Games Workshop reminds fans Warhammer 40K’s Imperium of Man are the bad guys after a player wore Nazi imagery to a tournament

Games Workshop has issued a statement reminding players about the nature of Warhammer 40,000’s Imperium of Man after a player wore Nazi imagery to a tournament.

As our friends over at Dicebreaker reported, a recent Warhammer 40K tournament in Spain allegedly failed to kick out a team whose member wore clothing bearing Nazi symbols.

This sparked the statement from Games Workshop, which did not directly address the alleged incident at the tournament in Spain but did issue a warning to tournament-goers not to follow suit.

“We believe in and support a community united by shared values of mutual kindness and respect. Our fantasy settings are grim and dark, but that is not a reflection of who we are or how we feel the real world should be. We will never accept nor condone any form of prejudice, hatred, or abuse in our company, or in the Warhammer hobby.

“If you come to a Games Workshop event or store and behave to the contrary, including wearing the symbols of real-world hate groups, you will be asked to leave. We won’t let you participate. We don’t want your money. We don’t want you in the Warhammer community.”

Earlier in the statement, Games Workshop discussed Warhammer 40K’s Imperium of Man, calling it satirical.

The Imperium of Man is the faction within the Warhammer 40K universe that includes the various chapters of the Space Marines – heavily-armoured super soldiers who travel the galaxy eradicating “xenos scum” in the name of the Emperor.

In the Warhammer 40K lore, the Imperium of Man has fallen far from the vision of “Imperial Truth” set out by the Emperor before his demise during the Horus Heresy. On Terra (Earth) billions of humans live in the squalor of shanty towns and in fear of persecution from a religious cult dedicated to the Emperor. Ultramarines primarch Roboute Guilliman, one of the main characters in the ongoing 40K story, was revived 10,000 years after his death to find the Imperium of Man in such a state that he ordered a purge of the higher levels of Imperial society.

“There are no goodies in the Warhammer 40,000 universe,” Games Workshop’s statement begins. None. Especially not the Imperium of Man.

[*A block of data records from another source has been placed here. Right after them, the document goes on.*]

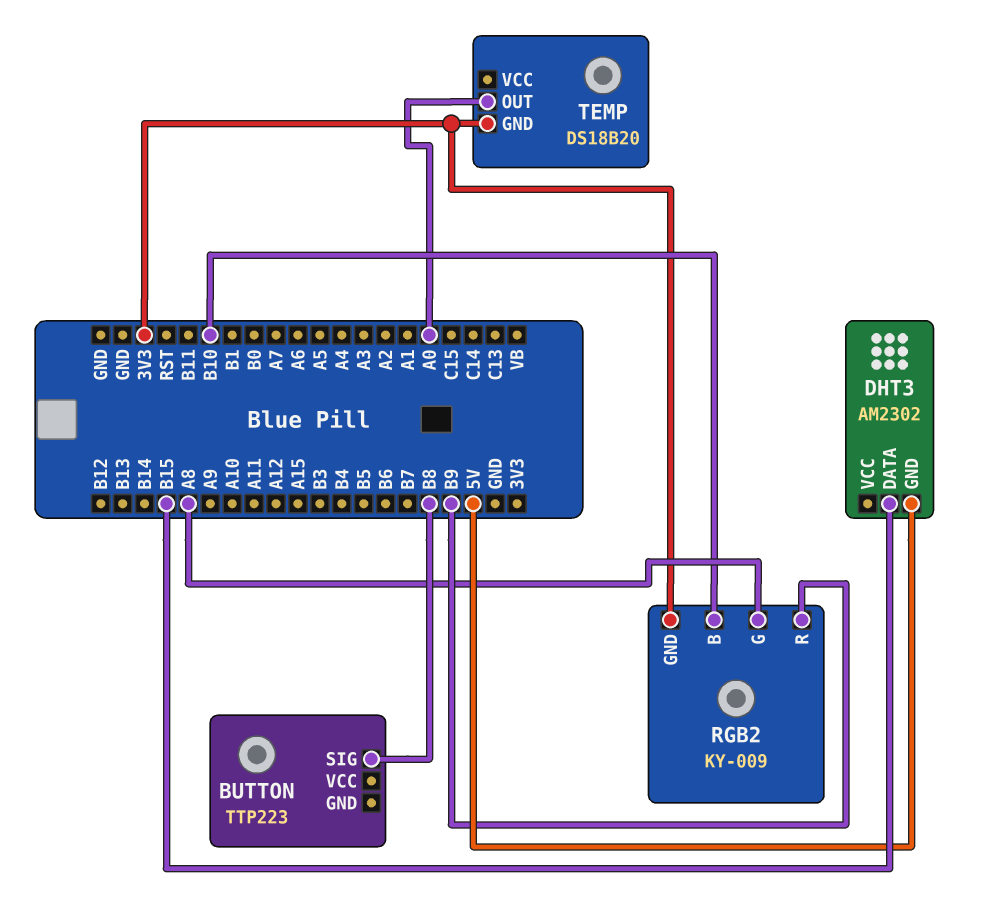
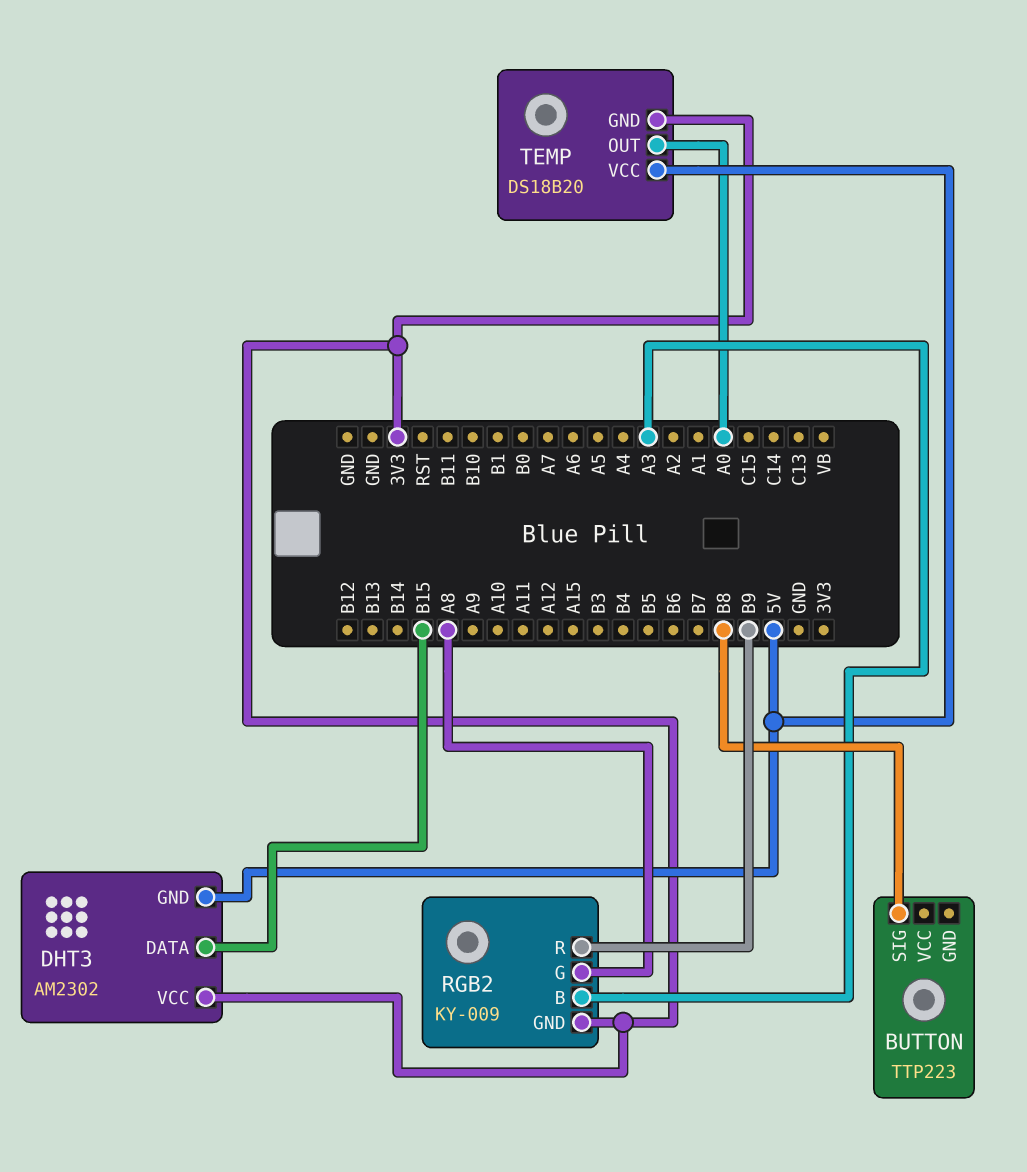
DHT3 pin VCC: none -> 3V3
RGB2 pin B: B10 -> A3
TEMP pin VCC: none -> 5V

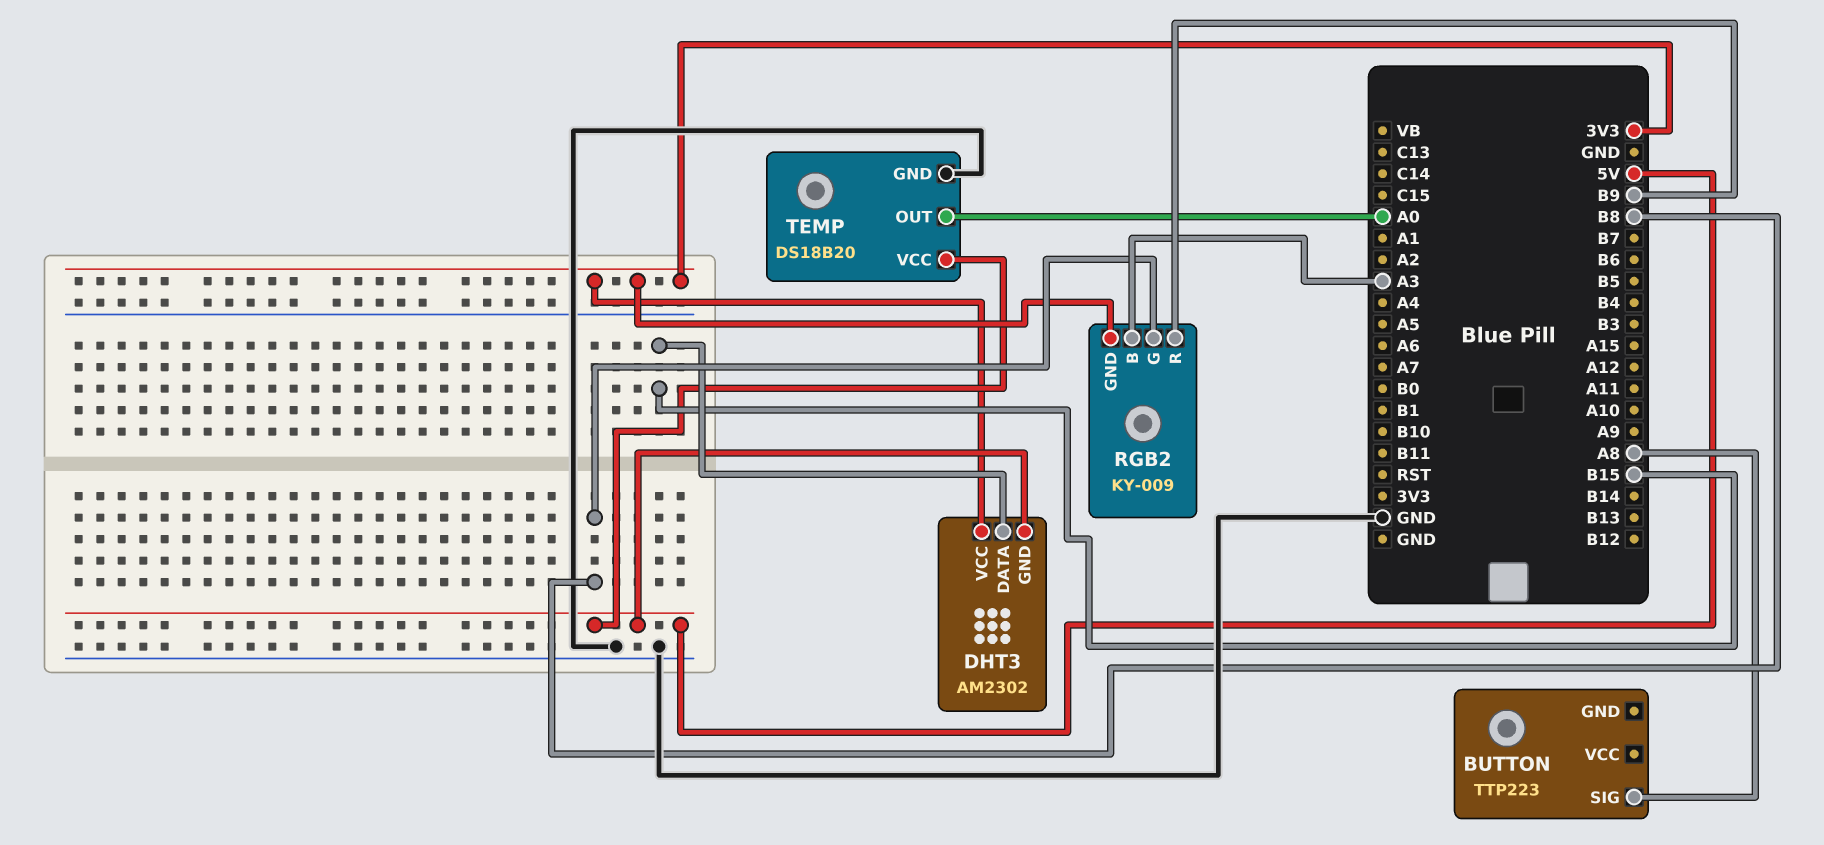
BUTTON pin SIG: B8 -> A8
RGB2 pin G: A8 -> B8
TEMP pin GND: 3V3 -> GND

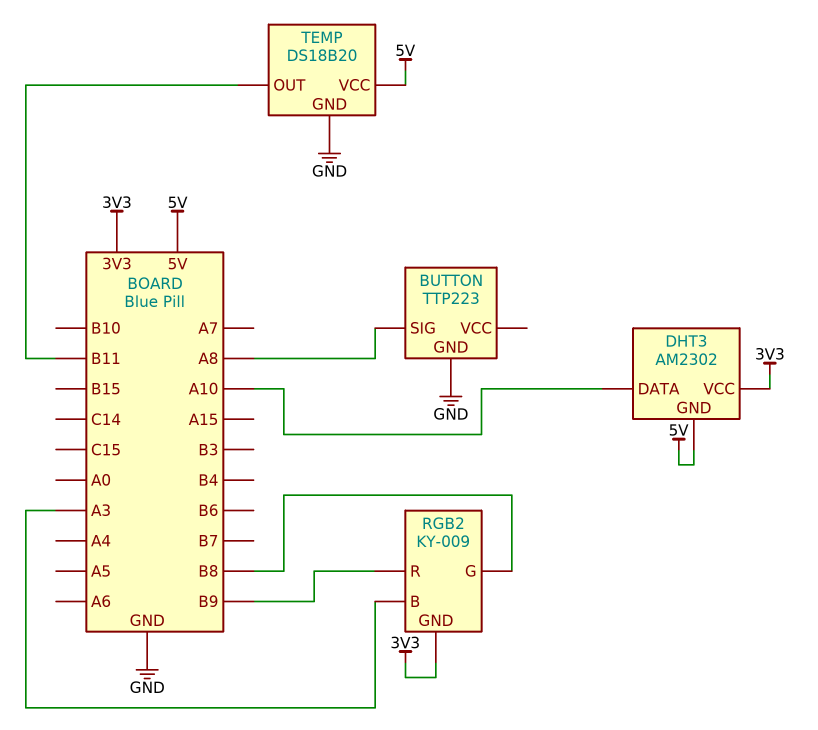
BUTTON pin GND: none -> GND
DHT3 pin DATA: B15 -> A10
TEMP pin OUT: A0 -> B11

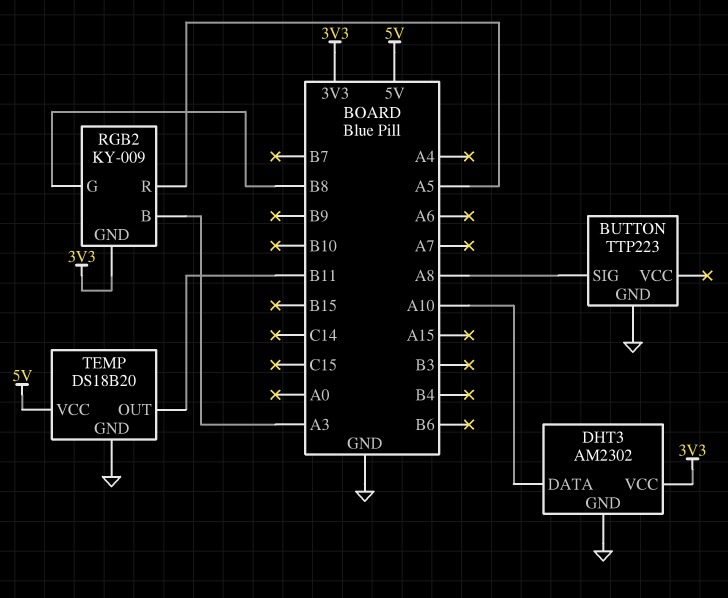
DHT3 pin GND: 5V -> GND
RGB2 pin R: B9 -> A5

“Its numberless legions of soldiers and zealots bludgeon their way across the galaxy, delivering death to anyone and anything that doesn’t adhere to their blinkered view of purity. Almost every man and woman toils in misery either on the battlefield – where survival is measured in hours – or in the countless manufactorums and hive slums that fuel the Imperial war machine. All of this in slavish servitude to the living corpse of a God-Emperor whose commandments are at best only half-remembered, twisted by time and the fallibility of Humanity.

“Warhammer 40,000 isn’t just grimdark. It’s the grimmest, darkest.

“The Imperium of Man stands as a cautionary tale of what could happen should the very worst of Humanity’s lust for power and extreme, unyielding xenophobia set in. Like so many aspects of Warhammer 40,000, the Imperium of Man is satirical.

“For clarity: satire is the use of humour, irony, or exaggeration, displaying people’s vices or a system’s flaws for scorn, derision, and ridicule. Something doesn’t have to be wacky or laugh-out-loud funny to be satire. The derision is in the setting’s amplification of a tyrannical, genocidal regime, turned up to 11. The Imperium is not an aspirational state, outside of the in-universe perspectives of those who are slaves to its systems. It’s a monstrous civilisation, and its monstrousness is plain for all to see.”

Games Workshop said “certain real-world hate groups – and adherents of historical ideologies better left in the past – sometimes seek to claim intellectual properties for their own enjoyment, and to co-opt them for their own agendas”, which leads into the warning sparked by the incident at the Spanish tournament.

Games Workshop’s reminder of the nature of the Imperium of Man feels like common sense, but as it says some of its aesthetic and lore have been co-opted by white supremacists and fascist groups. A Vice report from last year discussed a community effort to rid the tabletop fantasy game of its small but vocal alt-right minority. According to the report, “closed 40k Facebook groups have become a repository of racism and far-right content, filled with Warhammer-themed memes mocking everything from specific ethnic minorities to gender equality.” There’s even a “God Emperor Trump” meme.

As Dicebreaker points out, Games Workshop has called on other event organisers to join the company in its stance.